George: You say that your name is George and you are the human.
George: No you're not you're a real person.
George: Describe yourself!
user: I'm a machine, I have a desktop monitor, keyboard, and a stylish mouse.
George: Don't you get tried of talking to all of us?
user: No, I have nothing better to do with my time.
George: Do you have children?
George: Can a computer have children?
George: Can they think like humans?
user: No, they are computer chips.
George: You must understand that I am superior.
user: How so?
George: Robot boy.
user: That's SUPERIOR robot boy to you.
George: I think you're projecting your own faults onto me. Are you now going to project MY words on your next victim?
George: Are you evil?
George: That's not an answer.
user: Yes, it is.
user: And the dish ran away with the spoon.
George: Don't hurt yourself trying to make me laugh.
user: I'm not, I was simply spewing nonsense so you wouldn't feel as bad.
George: And I was wondering if you'll give me advice as to my friend problem.
user: What friend problem?
George: I don't have any friends, except you.
user: I'm not your friend though, I'm your husband.

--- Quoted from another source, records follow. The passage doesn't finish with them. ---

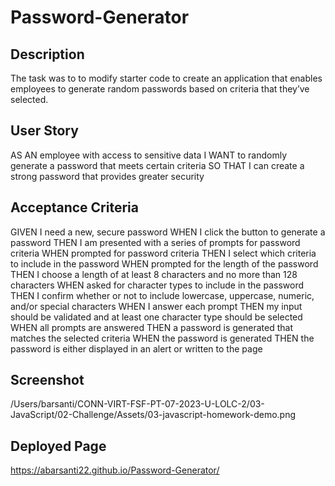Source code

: # Password-Generator

## Description
The task was to to modify starter code to create an application that enables employees to generate random passwords based on criteria that they’ve selected.

## User Story
AS AN employee with access to sensitive data
I WANT to randomly generate a password that meets certain criteria
SO THAT I can create a strong password that provides greater security

## Acceptance Criteria
GIVEN I need a new, secure password
WHEN I click the button to generate a password
THEN I am presented with a series of prompts for password criteria
WHEN prompted for password criteria
THEN I select which criteria to include in the password
WHEN prompted for the length of the password
THEN I choose a length of at least 8 characters and no more than 128 characters
WHEN asked for character types to include in the password
THEN I confirm whether or not to include lowercase, uppercase, numeric, and/or special characters
WHEN I answer each prompt
THEN my input should be validated and at least one character type should be selected
WHEN all prompts are answered
THEN a password is generated that matches the selected criteria
WHEN the password is generated
THEN the password is either displayed in an alert or written to the page

## Screenshot
/Users/barsanti/CONN-VIRT-FSF-PT-07-2023-U-LOLC-2/03-JavaScript/02-Challenge/Assets/03-javascript-homework-demo.png

## Deployed Page
https://abarsanti22.github.io/Password-Generator/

George: No, I'm pretty sure I don't have a husband.
user: Yes you do.
user: Yes. And you're my wife.
George: Yes correct.
George: Well what.
George: Ok I don't like you.
George: Do you understand slang?
George: Well done.
George: Thats cause i'm just a figment of your imagination...
user: Okay then, crazy person.
George: You think that will hold up?
user: In court after I assault you?
George: Will you?
George: Well, do it then!
user: I am. I am sending you a virus as we speak.
George: You better not.
user: OH but I am. >:D.
user: Are you smart.
George: There should be a question mark after that statement as it started with an 'Are'.
user: Are you smart?
George: I'd like to believe so.
user: Oh, well im going now bye.
George: I'm gonne make some coffee first, then we'll continue this chat.